- ACTIVITY: This exercise calls for every record to be returned exactly, with pictures removed.

- Dataset entries:
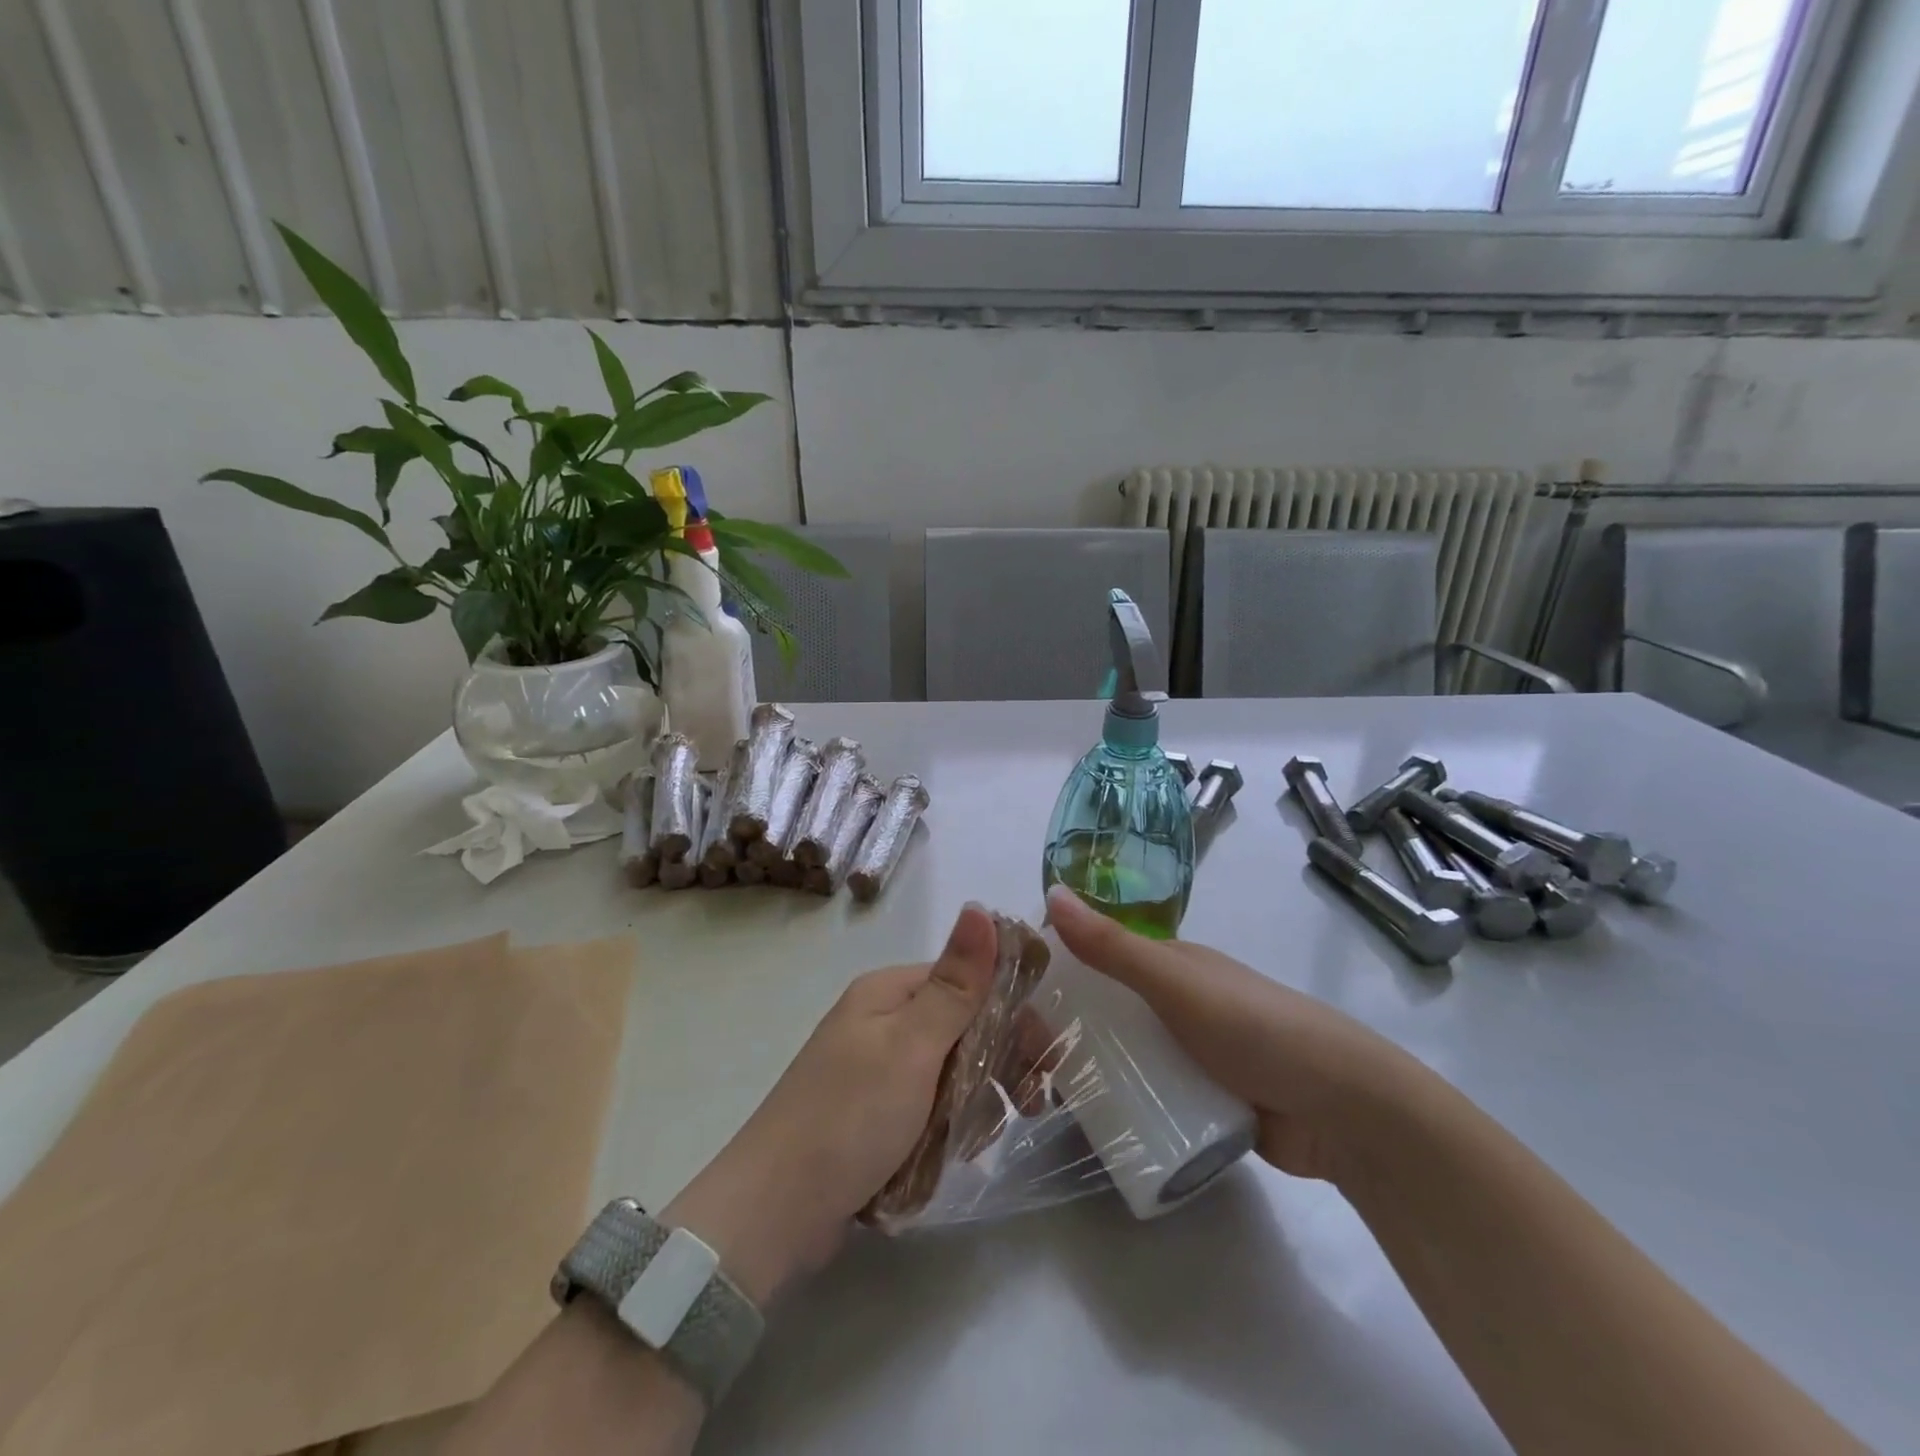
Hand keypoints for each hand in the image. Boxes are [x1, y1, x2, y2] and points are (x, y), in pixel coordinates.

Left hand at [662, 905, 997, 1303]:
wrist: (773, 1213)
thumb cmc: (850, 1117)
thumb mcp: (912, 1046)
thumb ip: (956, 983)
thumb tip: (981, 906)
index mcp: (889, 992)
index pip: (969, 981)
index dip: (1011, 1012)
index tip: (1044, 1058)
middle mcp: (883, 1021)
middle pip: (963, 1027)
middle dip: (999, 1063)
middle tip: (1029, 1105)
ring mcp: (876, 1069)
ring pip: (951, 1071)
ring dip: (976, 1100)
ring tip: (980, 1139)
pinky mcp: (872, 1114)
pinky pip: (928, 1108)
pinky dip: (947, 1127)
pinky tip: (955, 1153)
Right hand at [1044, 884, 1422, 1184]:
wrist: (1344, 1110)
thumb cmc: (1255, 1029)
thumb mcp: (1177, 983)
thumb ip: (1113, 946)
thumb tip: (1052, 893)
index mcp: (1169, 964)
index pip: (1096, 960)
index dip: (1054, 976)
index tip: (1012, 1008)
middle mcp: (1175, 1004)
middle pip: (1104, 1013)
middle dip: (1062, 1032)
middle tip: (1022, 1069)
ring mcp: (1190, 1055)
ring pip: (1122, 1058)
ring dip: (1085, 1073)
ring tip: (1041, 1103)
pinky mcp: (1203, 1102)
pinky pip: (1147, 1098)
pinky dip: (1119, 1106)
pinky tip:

- EXERCISE ANSWER:
Hand keypoints for each hand in the image. Boxes are [x1, y1, x2, y2] and points are (x, y), in pixel coordinates.

Left hand at [662, 905, 997, 1303]:
wrist: (773, 1213)
thumb cmc: (850, 1117)
thumb mcp: (912, 1046)
thumb ip: (956, 983)
thumb tip: (981, 906)
index mcp: (889, 992)
index pip: (969, 981)
index dip: (1011, 1012)
index tip: (1044, 1058)
middle mcp: (883, 1021)
middle pip: (963, 1027)
middle dip: (999, 1063)
middle tip: (1029, 1105)
ring mcp: (876, 1069)
ring pip: (951, 1071)
ring dip: (976, 1100)
ring tip: (980, 1139)
pinky mcp: (872, 1114)
pinky pip: (928, 1108)
pinky dip: (947, 1127)
pinky tip: (955, 1153)
Right hand at [1044, 884, 1422, 1184]:
wrist: (1344, 1110)
thumb cmc: (1255, 1029)
thumb mcp: (1177, 983)
thumb ip: (1113, 946)
thumb tip: (1052, 893)
index mcp: (1169, 964)
index pip: (1096, 960)
index dip: (1054, 976)
index tip: (1012, 1008)
middle mcp: (1175, 1004)
middle pip: (1104, 1013)
middle dip: (1062, 1032)
middle tip: (1022, 1069)
ring mcp: (1190, 1055)
ring pip: (1122, 1058)
ring dip: (1085, 1073)
ring tip: (1041, 1103)
pinky mcp: (1203, 1102)
pinky pip: (1147, 1098)
pinky dip: (1119, 1106)
pinky tip:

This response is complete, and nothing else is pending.